On 22 August 1987, musicians from the NVA and the border troops performed a historic military concert on the Gendarmenmarkt, then still the Platz der Akademie. Musicians in uniforms from the time of Frederick II and the wars of liberation played old Prussian marches, drawing a bow to the NVA and Soviet marches. The DVD of the concert is still a bestseller with tourists today.

 

Even 30 years after the fall of the Wall and over 70 years after the legalThe end of Prussia is a current topic. In Potsdamthe issue of reconstructionof the Garrison Church, which was blown up by the GDR. The state government’s tourism concept emphasises Prussia’s potential as a tourist magnet.
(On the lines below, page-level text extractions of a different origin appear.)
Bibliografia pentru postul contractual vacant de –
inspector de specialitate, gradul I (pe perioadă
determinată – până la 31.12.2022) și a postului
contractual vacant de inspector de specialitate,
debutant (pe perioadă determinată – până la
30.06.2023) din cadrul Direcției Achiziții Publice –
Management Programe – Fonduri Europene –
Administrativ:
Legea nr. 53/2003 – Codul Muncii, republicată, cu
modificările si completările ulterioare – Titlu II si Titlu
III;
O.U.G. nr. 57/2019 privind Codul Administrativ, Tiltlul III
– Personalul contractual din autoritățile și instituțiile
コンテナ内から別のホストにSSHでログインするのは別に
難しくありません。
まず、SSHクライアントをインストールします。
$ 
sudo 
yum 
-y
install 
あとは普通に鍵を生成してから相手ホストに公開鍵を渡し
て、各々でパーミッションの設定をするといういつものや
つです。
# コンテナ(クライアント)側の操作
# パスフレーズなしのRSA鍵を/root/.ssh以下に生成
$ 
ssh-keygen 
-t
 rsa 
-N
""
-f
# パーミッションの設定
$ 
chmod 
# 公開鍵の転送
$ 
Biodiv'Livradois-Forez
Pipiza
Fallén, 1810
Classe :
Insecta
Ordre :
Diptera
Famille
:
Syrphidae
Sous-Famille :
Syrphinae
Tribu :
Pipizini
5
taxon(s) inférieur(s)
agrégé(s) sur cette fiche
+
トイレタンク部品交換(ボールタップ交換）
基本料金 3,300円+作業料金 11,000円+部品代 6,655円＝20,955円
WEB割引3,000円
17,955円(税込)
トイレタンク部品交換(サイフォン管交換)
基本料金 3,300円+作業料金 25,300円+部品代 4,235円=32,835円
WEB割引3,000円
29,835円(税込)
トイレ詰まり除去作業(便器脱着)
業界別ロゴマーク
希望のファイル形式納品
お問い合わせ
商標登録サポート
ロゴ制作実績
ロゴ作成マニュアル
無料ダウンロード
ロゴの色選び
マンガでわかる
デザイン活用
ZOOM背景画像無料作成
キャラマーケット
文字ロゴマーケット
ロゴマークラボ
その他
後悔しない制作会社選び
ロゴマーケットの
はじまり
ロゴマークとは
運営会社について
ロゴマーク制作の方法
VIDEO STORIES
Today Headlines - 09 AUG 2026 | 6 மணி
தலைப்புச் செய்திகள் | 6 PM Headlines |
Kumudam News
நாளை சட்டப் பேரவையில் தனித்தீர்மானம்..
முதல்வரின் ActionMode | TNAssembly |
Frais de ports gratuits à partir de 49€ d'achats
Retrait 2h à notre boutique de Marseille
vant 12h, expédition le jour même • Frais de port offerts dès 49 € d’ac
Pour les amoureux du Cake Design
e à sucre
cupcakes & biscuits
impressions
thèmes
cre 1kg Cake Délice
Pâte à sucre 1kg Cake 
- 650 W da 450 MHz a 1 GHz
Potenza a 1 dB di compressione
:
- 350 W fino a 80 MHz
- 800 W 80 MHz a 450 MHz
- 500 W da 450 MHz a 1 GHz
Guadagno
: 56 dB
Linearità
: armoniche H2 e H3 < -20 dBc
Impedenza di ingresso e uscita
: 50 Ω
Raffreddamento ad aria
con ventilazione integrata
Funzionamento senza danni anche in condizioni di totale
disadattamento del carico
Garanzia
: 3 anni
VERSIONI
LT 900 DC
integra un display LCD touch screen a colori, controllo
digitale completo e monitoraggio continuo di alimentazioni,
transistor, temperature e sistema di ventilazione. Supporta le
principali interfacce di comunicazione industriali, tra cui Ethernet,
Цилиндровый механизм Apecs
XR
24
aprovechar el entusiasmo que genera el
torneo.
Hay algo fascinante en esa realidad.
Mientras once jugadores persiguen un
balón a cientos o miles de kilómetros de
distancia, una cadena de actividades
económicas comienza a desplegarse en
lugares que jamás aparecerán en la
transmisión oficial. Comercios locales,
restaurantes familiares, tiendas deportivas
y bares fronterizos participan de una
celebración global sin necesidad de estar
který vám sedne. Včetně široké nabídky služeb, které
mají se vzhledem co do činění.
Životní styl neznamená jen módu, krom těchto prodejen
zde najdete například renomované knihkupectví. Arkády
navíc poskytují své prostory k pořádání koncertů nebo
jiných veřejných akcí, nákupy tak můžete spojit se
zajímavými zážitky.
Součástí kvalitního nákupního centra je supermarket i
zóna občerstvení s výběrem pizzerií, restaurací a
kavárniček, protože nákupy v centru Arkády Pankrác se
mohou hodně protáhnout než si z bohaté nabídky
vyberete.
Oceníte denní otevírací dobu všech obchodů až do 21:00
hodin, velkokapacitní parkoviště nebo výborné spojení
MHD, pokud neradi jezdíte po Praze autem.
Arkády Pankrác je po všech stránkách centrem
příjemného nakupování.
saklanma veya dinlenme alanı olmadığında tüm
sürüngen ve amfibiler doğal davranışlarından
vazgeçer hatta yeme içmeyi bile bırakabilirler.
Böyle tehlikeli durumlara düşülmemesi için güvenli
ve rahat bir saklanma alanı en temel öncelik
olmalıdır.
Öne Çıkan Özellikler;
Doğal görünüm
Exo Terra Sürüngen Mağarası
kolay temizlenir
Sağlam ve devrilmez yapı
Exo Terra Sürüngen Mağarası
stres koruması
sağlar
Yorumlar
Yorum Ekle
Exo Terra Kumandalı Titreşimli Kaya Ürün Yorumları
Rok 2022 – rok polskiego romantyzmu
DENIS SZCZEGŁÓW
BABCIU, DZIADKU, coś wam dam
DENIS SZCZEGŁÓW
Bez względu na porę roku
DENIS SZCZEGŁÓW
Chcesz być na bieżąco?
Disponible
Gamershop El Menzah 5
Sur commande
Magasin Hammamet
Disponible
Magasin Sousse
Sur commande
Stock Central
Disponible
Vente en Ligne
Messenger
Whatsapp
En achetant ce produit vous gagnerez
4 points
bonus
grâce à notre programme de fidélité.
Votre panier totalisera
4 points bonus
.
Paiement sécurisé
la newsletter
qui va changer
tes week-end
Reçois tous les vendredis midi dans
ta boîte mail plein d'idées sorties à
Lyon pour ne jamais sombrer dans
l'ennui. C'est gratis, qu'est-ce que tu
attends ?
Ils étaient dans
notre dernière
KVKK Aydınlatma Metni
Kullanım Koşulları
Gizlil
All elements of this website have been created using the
The opponents bring up the old cliché of the Prussia – militarism – Hitler line in ever new variations.

The proponents have an indisputable argument; without the Prussian heritage, hardly any tourists would visit Potsdam. And it is similar in the old centre of Berlin. The Zeughaus / German Historical Museum, the Museum Island, the Opera House and the Brandenburg Gate attract tourists. The construction of the facades of the City Palace corrects one of the SED’s blunders. A path that the party itself had already taken with the adoption of Prussian history.had initiated.